Apache Kafka reaches 2.4 release with new partitioner in tow

Apache Kafka reaches 2.4 release with new partitioner in tow

The team behind the distributed streaming platform Apache Kafka has added the finishing touches to version 2.4, adding features like multiple consumer group management, an alternative partitioner, and support for optional tagged fields in its protocol.

Kafka was initially developed by social networking service LinkedIn and was open-sourced in January 2011. It joined the Apache Foundation’s incubator later that year and graduated in October 2012 as a fully-fledged Apache project.

In the current version, the Kafka team added a so-called sticky partitioner. Compared to the regular partitioner, the new one sticks to a partition until a batch is full if there is no specific information on partitions and keys instead of spreading records in a round-robin fashion across partitions which can lead to higher latency.
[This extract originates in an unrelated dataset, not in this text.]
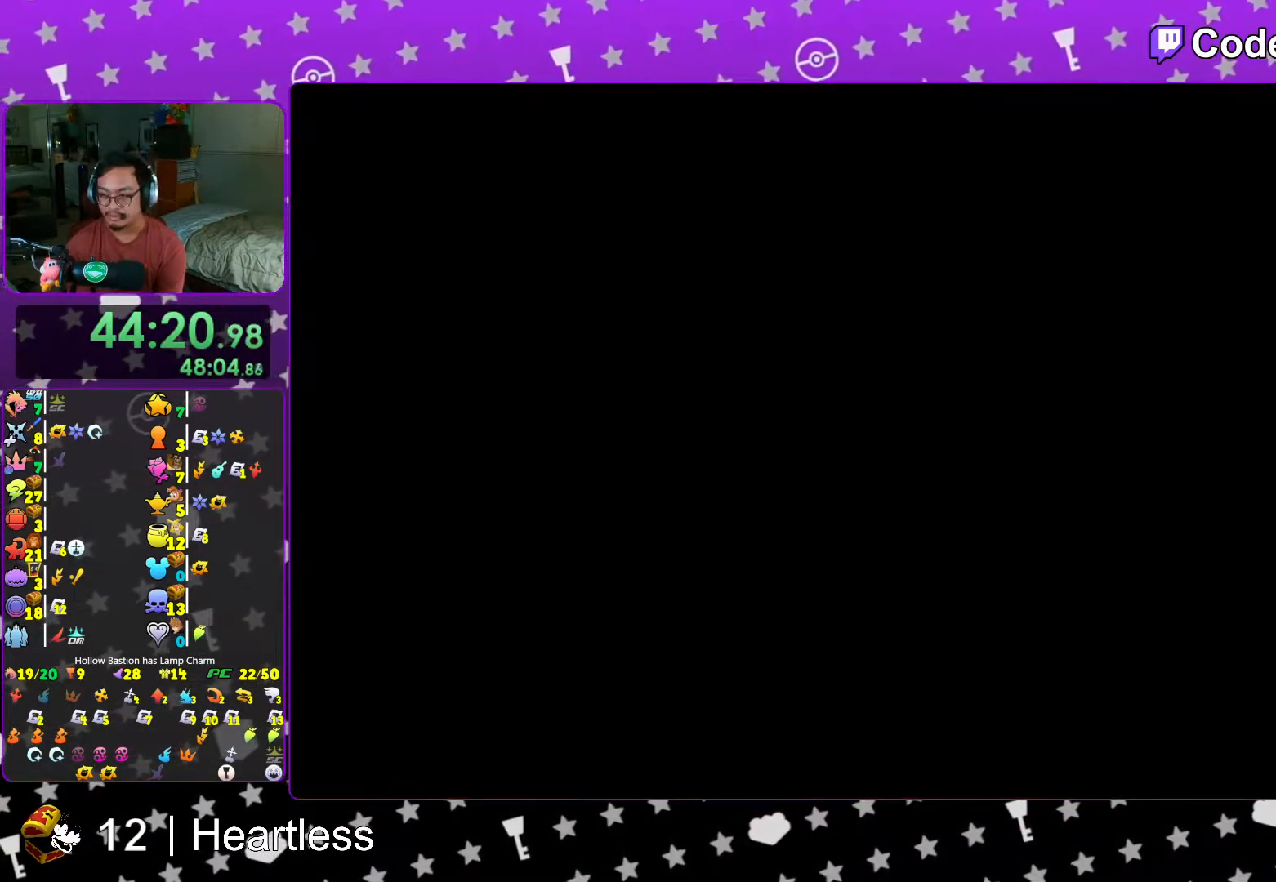
{"buttons": ["B"], "left_stick": "up", "right_stick": "center", "events": [[33, "L1", "down"], [117, "L1", "up"], [233, "B", "down"], [317, "B", "up"], [417, "B", "down"]]}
Once a system has been upgraded to version 2.4, consumers are allowed to fetch data from the closest replica instead of the leader to reduce cross-datacenter network costs. Speaking of consumers, their rebalance protocol now comes with an incremental cooperative rebalancing capability which lets consumers retain partitions during rebalancing. Prior versions only knew an eager approach, revoking assigned partitions before rebalancing and reassigning them altogether, that could take quite a while.

Kafka has also been fitted with functionality to describe, delete, and reset offsets in multiple consumer groups at a time. This, for example, allows querying on consumer groups without the need to start a new JVM first. 

Additional new features include optional tagged fields in the Kafka serialisation format, support for dynamic application log levels in the Admin API, a metric to measure the number of tasks on a connector, and a new API for replica reassignment.

Meanwhile Kafka Streams, a library for building applications that store input and output data in Kafka Clusters, has received new classes to simplify the test interface, support for non-key joining in KTable, and a way of setting custom processor names with its DSL. A full list of changes can be found in the official release notes.